-------- Data shown

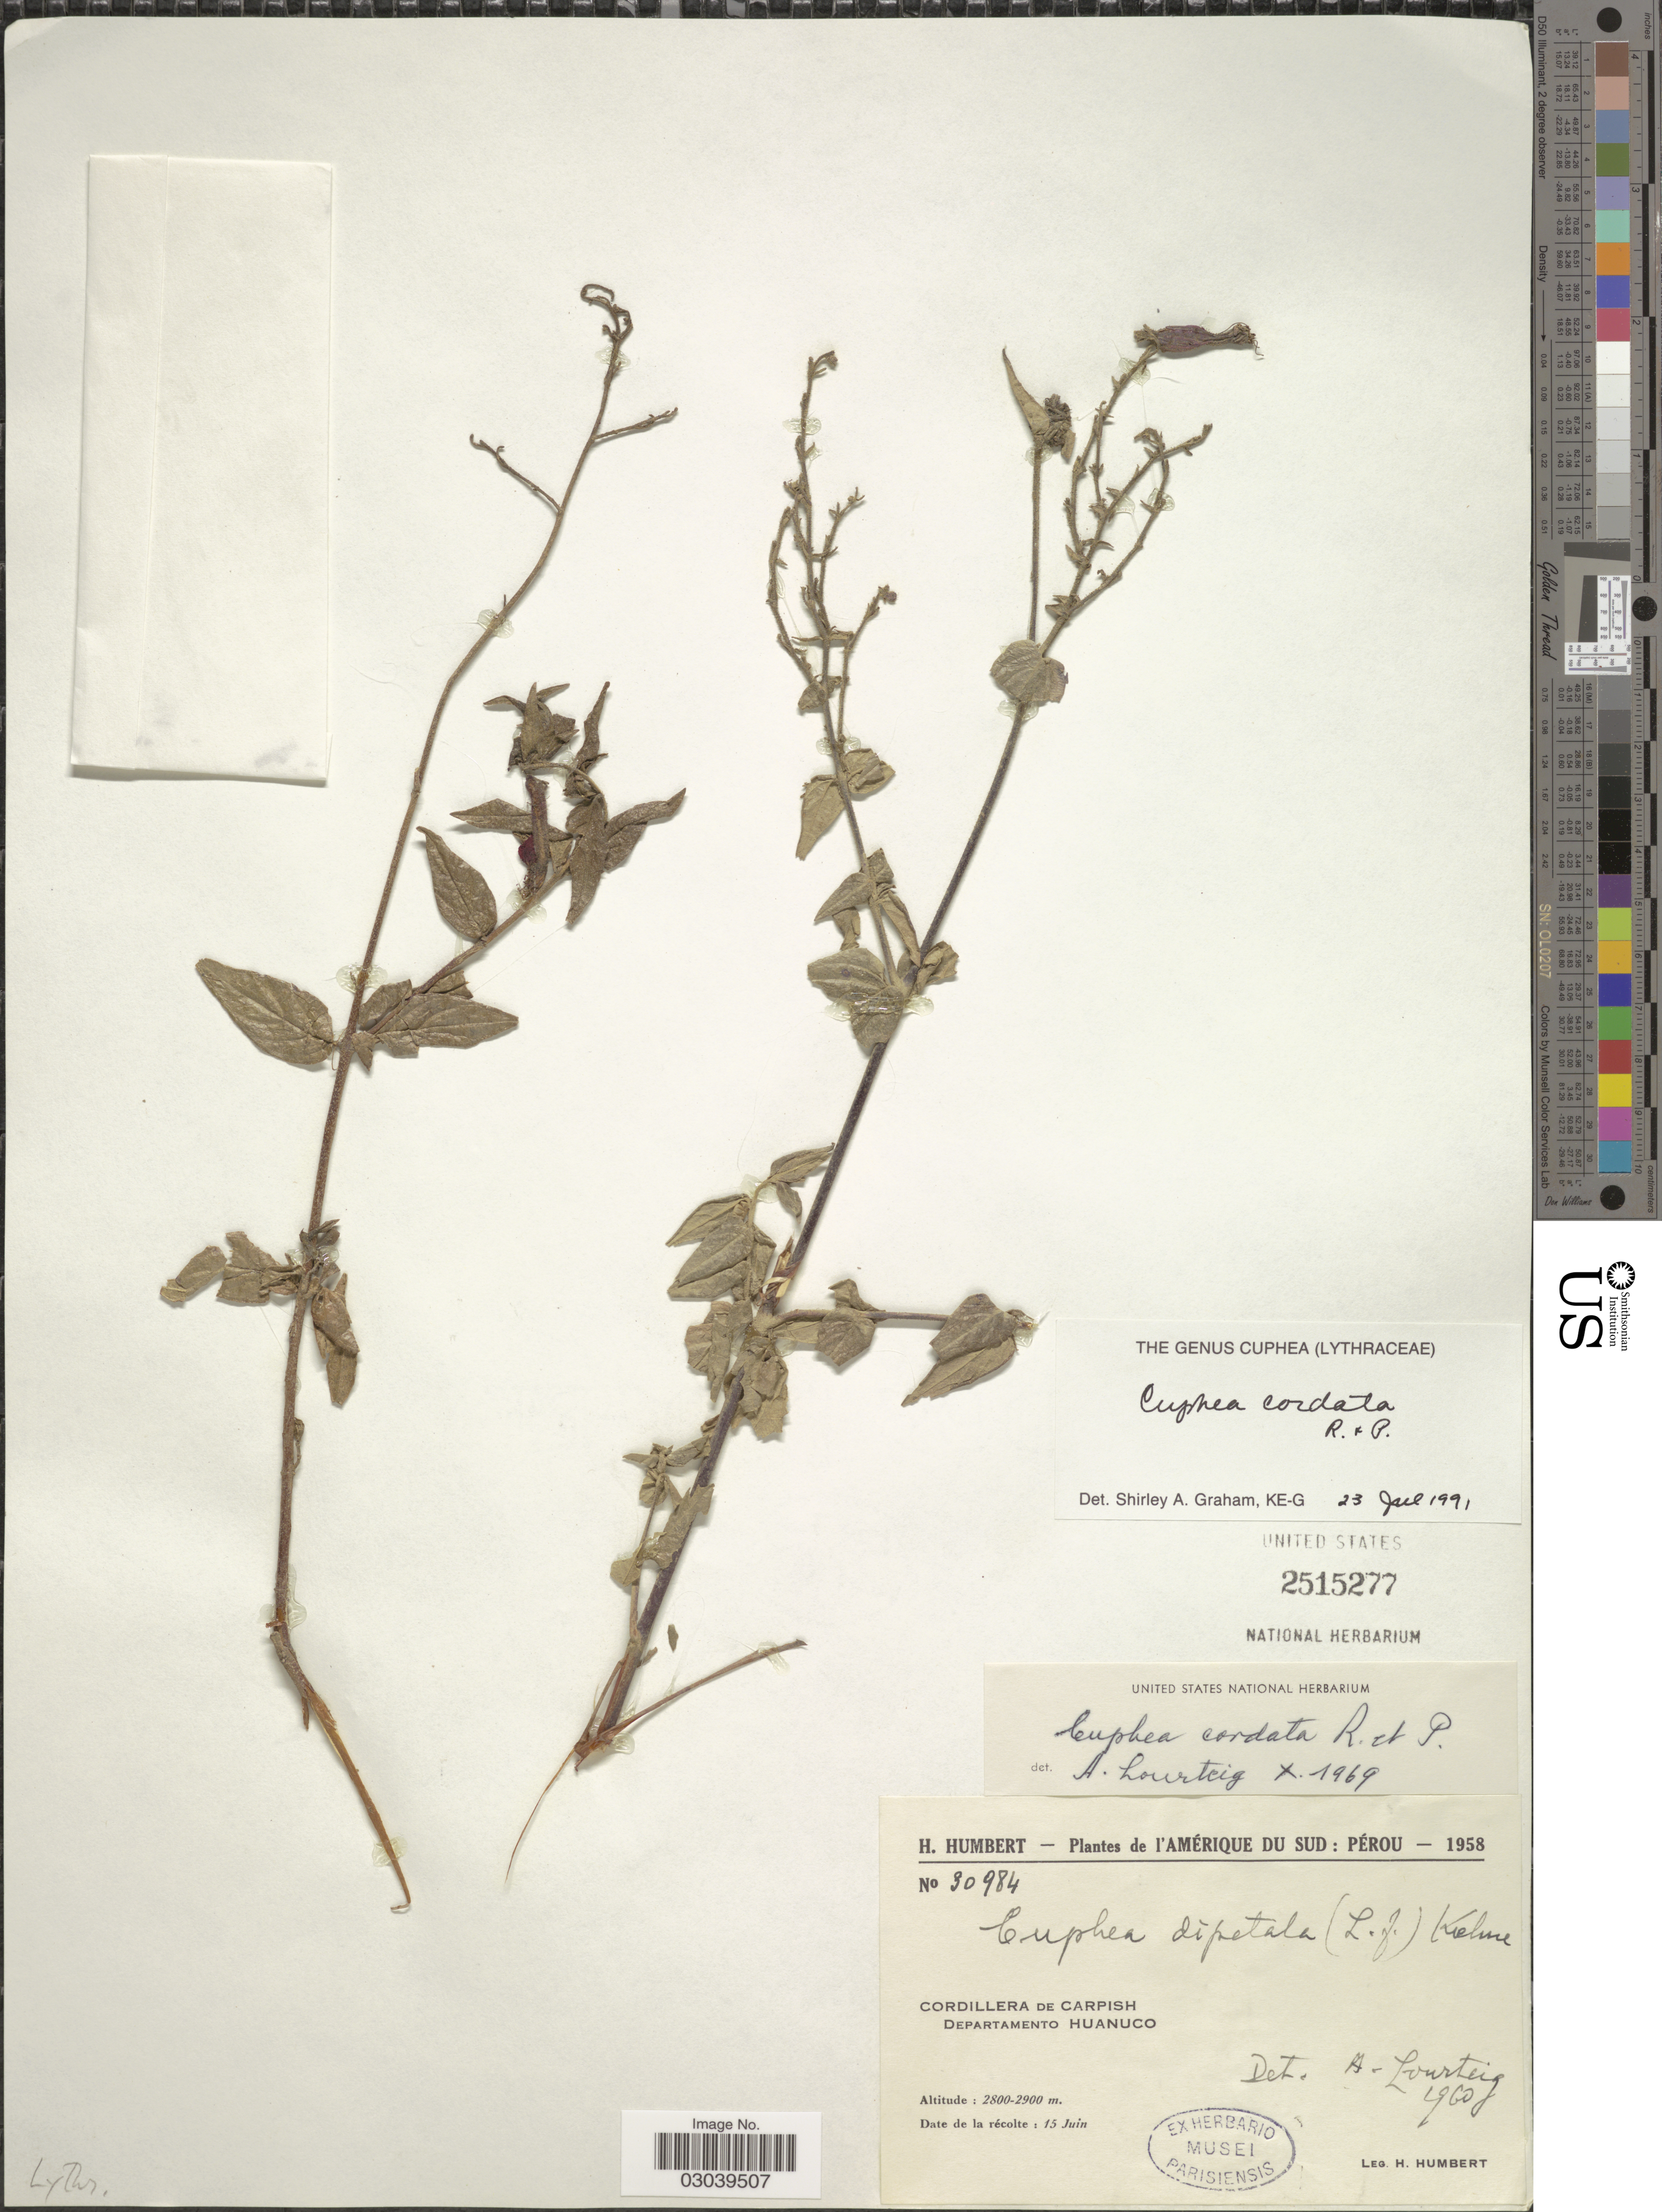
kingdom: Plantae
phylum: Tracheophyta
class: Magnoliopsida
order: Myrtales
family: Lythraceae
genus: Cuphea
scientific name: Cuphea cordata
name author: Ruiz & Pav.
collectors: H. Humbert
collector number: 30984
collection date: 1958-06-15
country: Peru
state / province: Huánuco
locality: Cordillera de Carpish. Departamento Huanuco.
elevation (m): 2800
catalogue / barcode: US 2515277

----------------

● Exercise instructions: Convert the data above into a two-column CSV with the columns "field" and "value". Give one row for each labeled line, put each entry in its own quoted field with line breaks turned into spaces, and leave out the picture.

● Problem solution:
field,value
"kingdom:","Plantae"
"phylum:","Tracheophyta"
"class:","Magnoliopsida"
"order:","Myrtales"
"family:","Lythraceae"
"genus:","Cuphea"
"scientific name:","Cuphea cordata"
"name author:","Ruiz & Pav."
"collectors:","H. Humbert"
"collector number:","30984"
"collection date:","1958-06-15"
"country:","Peru"
"state / province:","Huánuco"
"locality:","Cordillera de Carpish. Departamento Huanuco."
"elevation (m):","2800"
"catalogue / barcode:","US 2515277"